*** LISTED RECORDS ***

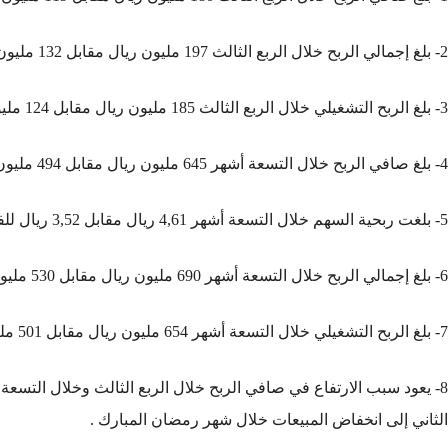
2- بلغ إجمالي الربح خلال الربع الثالث 197 مليون ريال مقابل 132 مليون ريال للربع المماثل من العام السابق بارتفاع قدرة 49,24 ٪ .
3- بلغ الربح التشغيلي خلال الربع الثالث 185 مليون ريال مقابل 124 مليون ريال للربع المماثل من العام السابق بارتفاع قدره 49,19 ٪ .
4- بلغ صافي الربح خلال التسعة أشهر 645 مليون ريال مقابل 494 مليون ريال للفترة المماثلة من العام السابق ، وذلك بزيادة قدرها 30,57 ٪ .
5- بلغت ربحية السهم خلال التسعة أشهر 4,61 ريال مقابل 3,52 ريال للفترة المماثلة من العام السابق .
6- بلغ إجمالي الربح خلال التسعة أشهر 690 مليون ريال مقابل 530 مليون ريال للفترة المماثلة من العام السابق بزيادة قدرها 30,19 ٪ .
7- بلغ الربح التشغيلي خلال التسعة أشهر 654 مليون ريال مقابل 501 مليون ريال للفترة المماثلة من العام السابق بزيادة قدرها 30,54 ٪ .
8- يعود سبب الارتفاع في صافي الربح خلال الربع الثالث وخلال التسعة
الثاني إلى انخفاض المبيعات خلال شهر رمضان المبارك .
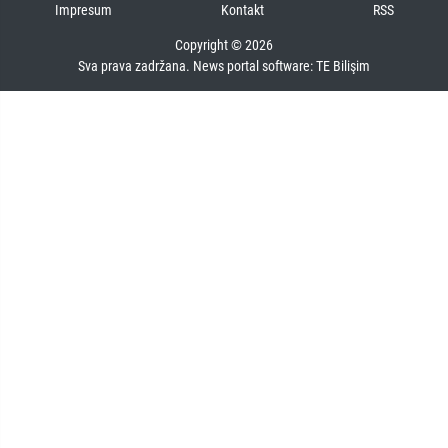
Impresum
Kontakt
RSS
Copyright © 2026
Sva prava zadržana. News portal software:
TE Bilişim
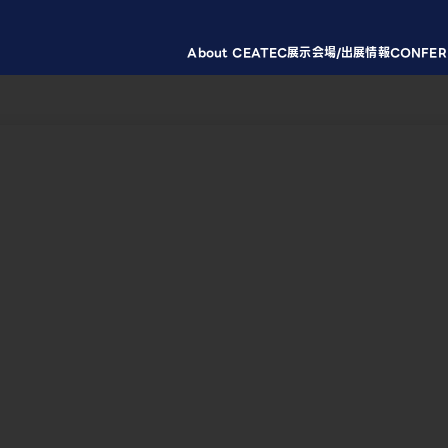
About CEATEC
展示会場/出展情報
CONFER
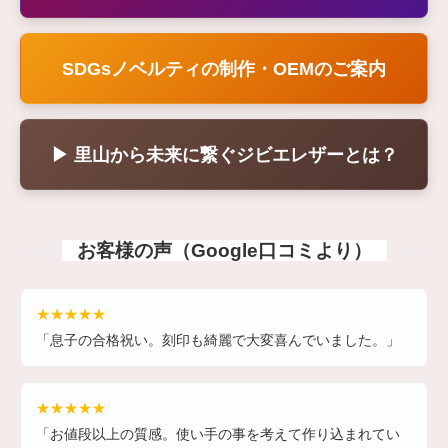
SDGsノベルティの制作・OEMのご案内
▶ 里山から未来に繋ぐジビエレザーとは？
お客様の声（Google口コミより）
★★★★★
「息子の合格祝い。刻印も綺麗で大変喜んでいました。」
★★★★★
「お値段以上の質感。使い手の事を考えて作り込まれてい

*** End of LISTED RECORDS ***

Leave the pictures out, and retype exactly the lines from the one containing "5- بلغت ربحية" through the last line of the entries above, both included.

(REPLY TO THE TASK):
5- بلغت ربحية السهم خلال التسعة أشهر 4,61 ريال مقابل 3,52 ريال للفترة المماثلة من العام السابق .
6- بلغ إجمالي الربح خلال التسعة أشهر 690 مليون ريال مقابل 530 مليون ريال للفترة المماثلة من العام السابق بزيادة قدرها 30,19 ٪ .
7- بلغ الربح التشغيلي خلال التسعة أشهر 654 مليون ريال مقابل 501 مليون ريال للفترة المماثلة من العام السابق بزيادة قدرها 30,54 ٪ .
8- يعود سبب الارتفاع في صافي الربح خلال الربع الثالث وخلال التسعة
الثاني إلى انخفاض المبيعات خلال شهر رمضان المبارك .
Impresum
Kontakt
RSS
Copyright © 2026
Sva prava zadržana. News portal software:
TE Bilişim
About CEATEC
展示会場/出展情報
CONFER
SDGsノベルティの制作・OEMのご案内
▶ 里山から未来に繋ぐジビエレザーとは？
お客様の声（Google口コミより）
★★★★★
「息子の合格祝い。刻印も綺麗で大変喜んでいました。」
★★★★★
「お値段以上の質感。使い手の事を考えて作り込まれてい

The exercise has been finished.